Membranoproliferative glomerulonephritis (MPGN) can be initiated by various agents, including viral & bacterial infections or autoimmune conditions. MPGN is characterized by a tram-track appearance of the GBM. Type I MPGN is associated with HBV/HCV and occurs due to immune complex deposition in the subendothelial space. Type II MPGN (dense deposit disease) results in intramembranous complex deposition and is associated with C3 nephritic factor, which stabilizes C3 convertase and persistently activated the alternative complement pathway, lowering C3 levels.
A delay in diagnosis and treatment of nephritic syndrome can result in progression to rapidly progressive glomerulonephritis (RPGN). All immune-complex mediated glomerulonephritides can lead to RPGN, resulting in accumulation of plasma proteins and fibrin deposits that form crescents within Bowman’s space, leading to segmental glomerular necrosis and breakdown in the GBM. Pauci-immune RPGN (no IC deposition) can also occur in conditions such as anti-neutrophilic autoimmune vasculitides (c-ANCA/p-ANCA associated vasculitides) and anti-GBM disease (Goodpasture’s syndrome).
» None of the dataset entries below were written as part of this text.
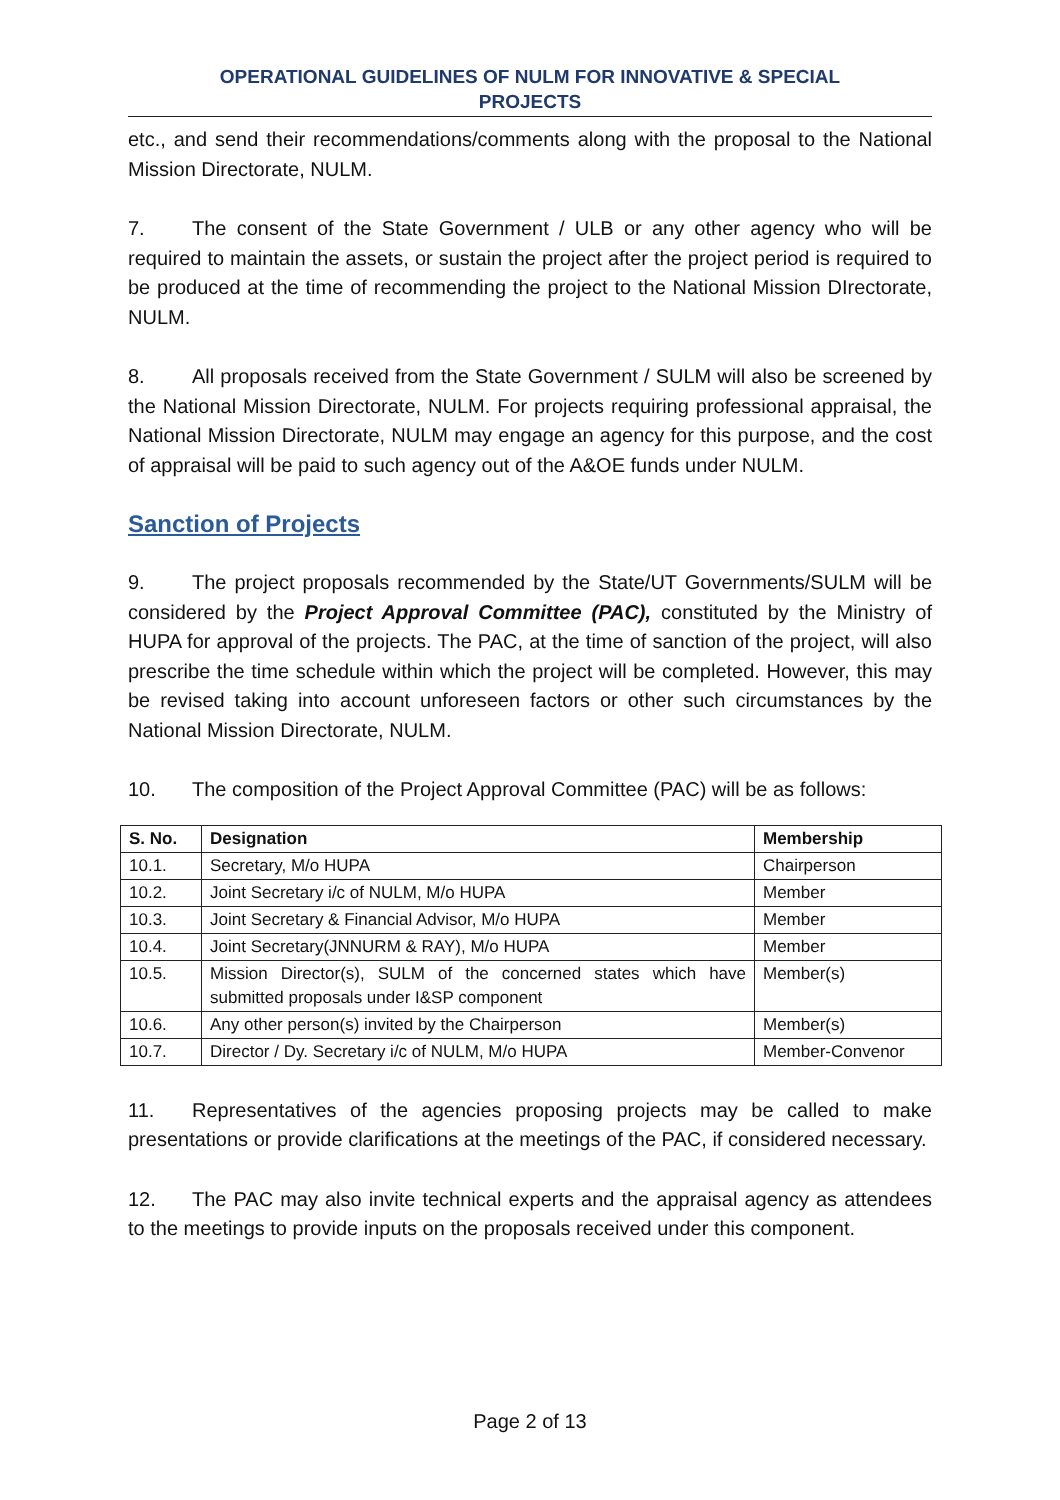OPERATIONAL GUIDELINES OF NULM FOR INNOVATIVE & SPECIAL
PROJECTS
etc., and send their recommendations/comments along with the proposal to the National Mission Directorate, NULM.
7. The consent of the State Government / ULB or any other agency who will be required to maintain the assets, or sustain the project after the project period is required to be produced at the time of recommending the project to the National Mission DIrectorate, NULM.
8. All proposals received from the State Government / SULM will also be screened by the National Mission Directorate, NULM. For projects requiring professional appraisal, the National Mission Directorate, NULM may engage an agency for this purpose, and the cost of appraisal will be paid to such agency out of the A&OE funds under NULM.
Sanction of Projects
9. The project proposals recommended by the State/UT Governments/SULM will be considered by the Project Approval Committee (PAC), constituted by the Ministry of HUPA for approval of the projects. The PAC, at the time of sanction of the project, will also prescribe the time schedule within which the project will be completed. However, this may be revised taking into account unforeseen factors or other such circumstances by the National Mission Directorate, NULM.
10. The composition of the Project Approval Committee (PAC) will be as follows:
| S. No. | Designation | Membership |
| --- | --- | --- |
| 10.1. | Secretary, M/o HUPA | Chairperson |
| 10.2. | Joint Secretary i/c of NULM, M/o HUPA | Member |
| 10.3. | Joint Secretary & Financial Advisor, M/o HUPA | Member |
| 10.4. | Joint Secretary(JNNURM & RAY), M/o HUPA | Member |
| 10.5. | Mission Director(s), SULM of the concerned states which have submitted proposals under I&SP component | Member(s) |
| 10.6. | Any other person(s) invited by the Chairperson | Member(s) |
| 10.7. | Director / Dy. Secretary i/c of NULM, M/o HUPA | Member-Convenor |
11. Representatives of the agencies proposing projects may be called to make presentations or provide clarifications at the meetings of the PAC, if considered necessary.
12. The PAC may also invite technical experts and the appraisal agency as attendees to the meetings to provide inputs on the proposals received under this component.
Page 2 of 13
Nephritic syndrome is a renal condition marked by inflammatory damage to the glomeruli. The syndrome is primarily identified by the presence of hematuria, which can be either gross or microscopic, and includes dysmorphic RBCs and RBC casts, signaling glomerular damage. Other signs may include WBC in the urine, increased levels of blood urea nitrogen (BUN) and creatinine, reduced urine output (oliguria), and elevated blood pressure due to salt and water retention. It may also manifest as periorbital and, occasionally, peripheral edema. Proteinuria is also a feature but is generally less pronounced compared to nephrotic syndrome.
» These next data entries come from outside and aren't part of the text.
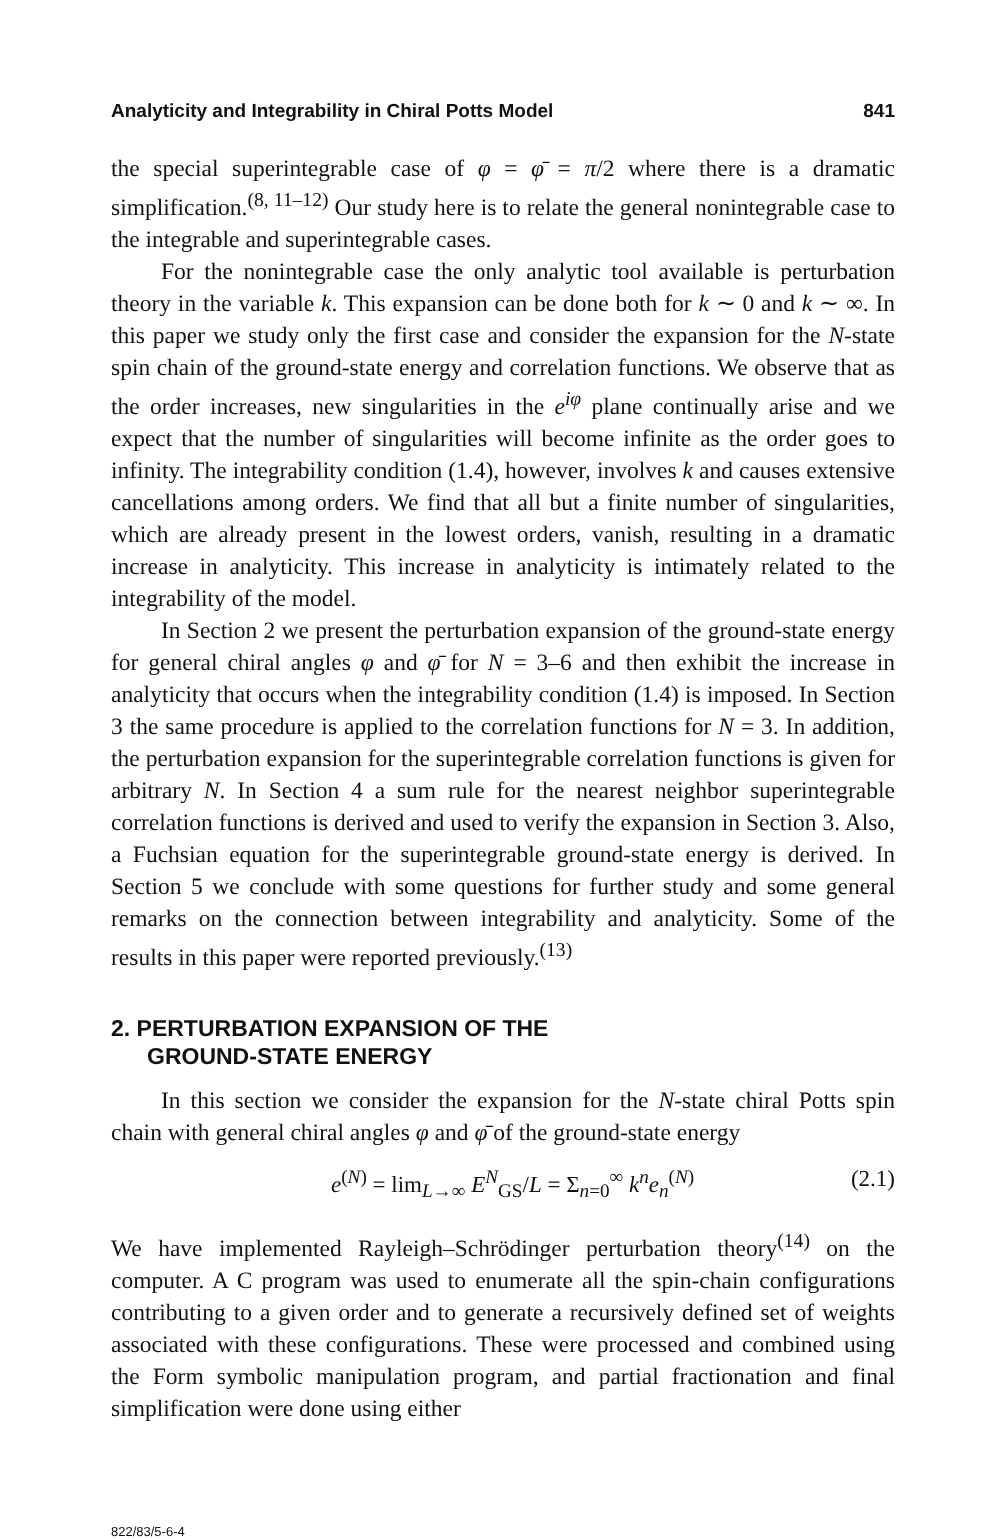Analyticity and Integrability in Chiral Potts Model 841
the special superintegrable case of φ = φ̄ = π/2 where there is a dramatic simplification.<sup>(8, 11–12)</sup> Our study here is to relate the general nonintegrable case to the integrable and superintegrable cases.
For the nonintegrable case the only analytic tool available is perturbation theory in the variable k. This expansion can be done both for k ∼ 0 and k ∼ ∞. In this paper we study only the first case and consider the expansion for the N-state spin chain of the ground-state energy and correlation functions. We observe that as the order increases, new singularities in the e<sup>iφ</sup> plane continually arise and we expect that the number of singularities will become infinite as the order goes to infinity. The integrability condition (1.4), however, involves k and causes extensive cancellations among orders. We find that all but a finite number of singularities, which are already present in the lowest orders, vanish, resulting in a dramatic increase in analyticity. This increase in analyticity is intimately related to the integrability of the model.
In Section 2 we present the perturbation expansion of the ground-state energy for general chiral angles φ and φ̄ for N = 3–6 and then exhibit the increase in analyticity that occurs when the integrability condition (1.4) is imposed. In Section 3 the same procedure is applied to the correlation functions for N = 3. In addition, the perturbation expansion for the superintegrable correlation functions is given for arbitrary N. In Section 4 a sum rule for the nearest neighbor superintegrable correlation functions is derived and used to verify the expansion in Section 3. Also, a Fuchsian equation for the superintegrable ground-state energy is derived. In Section 5 we conclude with some questions for further study and some general remarks on the connection between integrability and analyticity. Some of the results in this paper were reported previously.<sup>(13)</sup>
2. PERTURBATION EXPANSION OF THE
GROUND-STATE ENERGY
In this section we consider the expansion for the N-state chiral Potts spin chain with general chiral angles φ and φ̄ of the ground-state energy
e<sup>(N)</sup> = lim<sub>L→∞</sub> E<sup>N</sup><sub>GS</sub>/L = Σ<sub>n=0</sub><sup>∞</sup> k<sup>n</sup>e<sub>n</sub><sup>(N)</sup> (2.1)
We have implemented Rayleigh–Schrödinger perturbation theory<sup>(14)</sup> on the computer. A C program was used to enumerate all the spin-chain configurations contributing to a given order and to generate a recursively defined set of weights associated with these configurations. These were processed and combined using the Form symbolic manipulation program, and partial fractionation and final simplification were done using either
822/83/5-6-4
Most cases of nephritic syndrome are an outcome of glomerular injury due to inflammation. The injury typically originates from antibody-antigen binding, leading to immune complex (IC) deposition which in turn triggers complement activation and ensuing inflammation. Immune complexes customarily deposit in the subendothelial space or the glomerulus mesangium. This immune complex deposition often results in a “granular” pattern on immunofluorescence microscopy and causes a subsequent complement activation leading to low serum C3.
Type II membranoproliferative glomerulonephritis involves the deposition of an unknown material in the glomerular basement membrane (GBM), transforming it into an irregular, electron-dense ribbon. This condition is associated with overactivation of the alternative complement pathway, often due to the presence of an autoantibody called C3 nephritic factor. This leads to a stabilized C3 convertase and an overactive alternative pathway, resulting in low levels of serum C3 with normal C4.
PSGN is a type of nephritic syndrome that occurs typically 1-3 weeks after a skin or pharyngeal infection with nephritogenic strains of group A strep. PSGN is associated with immune complex deposition in the mesangium, as well as both the subendothelial and subepithelial spaces. Hematuria, often described as "cola-colored," is a common manifestation of PSGN. Additionally, light microscopy shows marked leukocyte infiltration in the mesangium and endothelium and immunofluorescence microscopy reveals a granular pattern due to immune complex deposition.
Rapidly progressive glomerulonephritis (RPGN) is a severe form of glomerular disease that leads to a rapid decline in kidney function It can be a progression of immune-complex mediated glomerulonephritides (such as PSGN, diffuse proliferative glomerulonephritis, IgA nephropathy, HSP), or pauc-immune in origin. On light microscopy, the glomeruli show segmental necrosis and breaks in the glomerular basement membrane. Crescent formation is a hallmark feature, caused by epithelial cell proliferation from the capsule, leading to the obliteration of Bowman's space. Immunofluorescence often shows a granular pattern in immune complex-mediated forms of RPGN.